Salah satu yang paling disorot dari RKUHP ini adalah isi pasal 218 tentang penghinaan kepada presiden. Seseorang bisa dihukum penjara selama 3 tahun 6 bulan dari semula 6 tahun, jika menghina presiden. Dan penghinaan presiden menjadi delik aduan. Artinya delik ini hanya bisa diadukan oleh presiden sendiri, tidak boleh orang lain.
Para penggiat demokrasi dan HAM menganggap pasal 218 tentang penghinaan presiden ini dianggap sebagai anti demokrasi. Mereka menganggap bahwa ini merupakan pembungkaman terhadap pengkritik pemerintah. Apa iya? Apakah kritik sama dengan penghinaan?
Pasal 218 RKUHP mengatur tentang penghinaan terhadap presiden, bukan tentang mengkritik. Kritik berbeda dengan menghina. Itu harus diluruskan. Apakah kritik bisa ditafsirkan menjadi penghinaan? Bisa saja. Namun logika orang waras pasti bisa membedakan kritik dengan penghinaan. Harapan kita presiden adalah orang yang waras dan para penegak hukum juga adalah orang waras.

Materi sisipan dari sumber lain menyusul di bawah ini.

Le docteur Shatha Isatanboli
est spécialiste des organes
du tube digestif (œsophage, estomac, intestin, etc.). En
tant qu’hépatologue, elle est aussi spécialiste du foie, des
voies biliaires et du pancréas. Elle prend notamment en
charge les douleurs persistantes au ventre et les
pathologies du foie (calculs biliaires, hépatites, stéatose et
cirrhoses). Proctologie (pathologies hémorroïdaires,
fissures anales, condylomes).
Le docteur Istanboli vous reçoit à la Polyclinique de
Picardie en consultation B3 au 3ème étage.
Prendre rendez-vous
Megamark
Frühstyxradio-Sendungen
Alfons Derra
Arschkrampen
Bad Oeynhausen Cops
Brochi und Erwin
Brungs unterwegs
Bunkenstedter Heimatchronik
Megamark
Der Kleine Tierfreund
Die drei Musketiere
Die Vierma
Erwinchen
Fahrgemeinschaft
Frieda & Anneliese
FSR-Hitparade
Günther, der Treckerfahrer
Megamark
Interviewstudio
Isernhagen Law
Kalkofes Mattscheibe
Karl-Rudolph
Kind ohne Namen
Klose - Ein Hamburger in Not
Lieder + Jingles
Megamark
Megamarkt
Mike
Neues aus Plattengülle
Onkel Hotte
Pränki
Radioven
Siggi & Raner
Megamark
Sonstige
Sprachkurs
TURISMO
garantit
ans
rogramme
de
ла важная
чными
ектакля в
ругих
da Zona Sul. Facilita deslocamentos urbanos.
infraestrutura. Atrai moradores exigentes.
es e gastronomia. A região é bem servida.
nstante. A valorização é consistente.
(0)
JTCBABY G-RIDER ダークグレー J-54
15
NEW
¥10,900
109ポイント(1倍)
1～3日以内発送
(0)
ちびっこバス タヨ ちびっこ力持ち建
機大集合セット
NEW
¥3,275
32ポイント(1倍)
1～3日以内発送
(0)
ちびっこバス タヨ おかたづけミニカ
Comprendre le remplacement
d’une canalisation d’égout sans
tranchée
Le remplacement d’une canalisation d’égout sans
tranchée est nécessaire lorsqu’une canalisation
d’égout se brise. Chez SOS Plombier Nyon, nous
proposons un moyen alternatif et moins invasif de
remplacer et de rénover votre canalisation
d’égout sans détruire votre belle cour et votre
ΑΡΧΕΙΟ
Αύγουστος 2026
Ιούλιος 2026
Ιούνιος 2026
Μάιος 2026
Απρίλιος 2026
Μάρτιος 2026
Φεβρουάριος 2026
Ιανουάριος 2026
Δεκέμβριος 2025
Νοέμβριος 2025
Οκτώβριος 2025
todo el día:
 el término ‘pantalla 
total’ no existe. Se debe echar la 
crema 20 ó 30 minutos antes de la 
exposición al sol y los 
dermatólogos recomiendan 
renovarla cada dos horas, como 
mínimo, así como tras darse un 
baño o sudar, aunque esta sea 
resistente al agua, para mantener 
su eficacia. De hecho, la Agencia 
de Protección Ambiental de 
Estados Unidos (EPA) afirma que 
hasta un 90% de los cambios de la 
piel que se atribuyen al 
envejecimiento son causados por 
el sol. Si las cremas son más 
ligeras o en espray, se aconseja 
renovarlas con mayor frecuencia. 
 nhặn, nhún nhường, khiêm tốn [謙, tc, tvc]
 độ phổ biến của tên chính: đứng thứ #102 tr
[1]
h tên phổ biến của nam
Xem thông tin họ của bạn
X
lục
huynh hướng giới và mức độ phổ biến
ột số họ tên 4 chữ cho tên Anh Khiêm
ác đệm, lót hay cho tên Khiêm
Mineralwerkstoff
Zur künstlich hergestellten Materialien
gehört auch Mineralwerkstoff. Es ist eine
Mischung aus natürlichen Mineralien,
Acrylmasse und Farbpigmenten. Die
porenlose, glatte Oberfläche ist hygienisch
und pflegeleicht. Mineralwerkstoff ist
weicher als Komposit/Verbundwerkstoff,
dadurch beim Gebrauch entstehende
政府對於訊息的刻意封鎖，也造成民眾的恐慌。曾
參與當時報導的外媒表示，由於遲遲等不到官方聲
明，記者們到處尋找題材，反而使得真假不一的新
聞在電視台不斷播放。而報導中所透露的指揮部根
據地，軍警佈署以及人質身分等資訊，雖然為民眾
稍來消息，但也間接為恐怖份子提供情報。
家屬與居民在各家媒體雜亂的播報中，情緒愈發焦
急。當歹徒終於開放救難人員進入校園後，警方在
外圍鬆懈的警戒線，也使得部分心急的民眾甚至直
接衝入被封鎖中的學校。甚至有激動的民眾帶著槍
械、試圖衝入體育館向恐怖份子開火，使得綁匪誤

Memang, pengalaman di masa Orde Baru, bagaimana orang yang mengkritik pemerintah dan presiden mendapat perlakuan yang tidak baik. Kita berusaha keras membongkar otoriterisme Orde Baru. Namun disisi lain, pengalaman negara bangsa kita setelah reformasi harus dipertimbangkan juga. Dengan alasan kebebasan berpendapat, banyak orang yang tidak saja mengkritik presiden, namun sudah menghina.
Ada sebutan presiden 'antek asing' dan 'antek aseng'. Presiden itu 'komunis' dan 'Cina'. Presiden tidak Islam dan berbagai tuduhan lain. Apakah ini masih sebatas kritik? Ataukah ini sudah penghinaan? Tidak usah pakai rumus KUHP, pakai rumus logika orang waras saja. Dulu kepada SBY dituduh berbagai hal, dan bahkan ada yang ingin membunuhnya.
Nah, ketika seseorang menghina presiden, bolehkah presidennya mengadukannya? Dalam dunia hukum kita, setiap orang yang merasa dihina, berhak mengadukan orang yang menghinanya. Dan penegak hukum wajib melakukan proses hukum dari pengaduan orang yang merasa dihina tersebut.
Ketika yang dihina itu seorang presiden, dengan dalih untuk dan atas nama demokrasi, presiden tidak boleh mengadukannya? Bukankah negara demokrasi menganut paham bahwa semua orang sama kedudukannya dalam hukum? Lalu, kalau warga negara biasa dihina boleh mengadu, jika presiden dihina tidak boleh mengadu?
Dimana prinsip equality before the law atau semua sama di hadapan hukum itu berlaku?  Bukankah ini yang diskriminasi dan anti demokrasi? Apakah ini tidak terbalik? Justeru pelarangan presiden mengadukan orang yang menghinanya yang anti demokrasi.
Presiden adalah wajah dan terkadang menjadi simbol negara. Negara kita diwakili presiden sebagai kepala negara dalam kancah internasional. Pertemuan di Perserikatan Bangsa-bangsa, ASEAN dan berbagai forum internasional. Kunjungan ke berbagai negara juga seringkali diwakili presiden.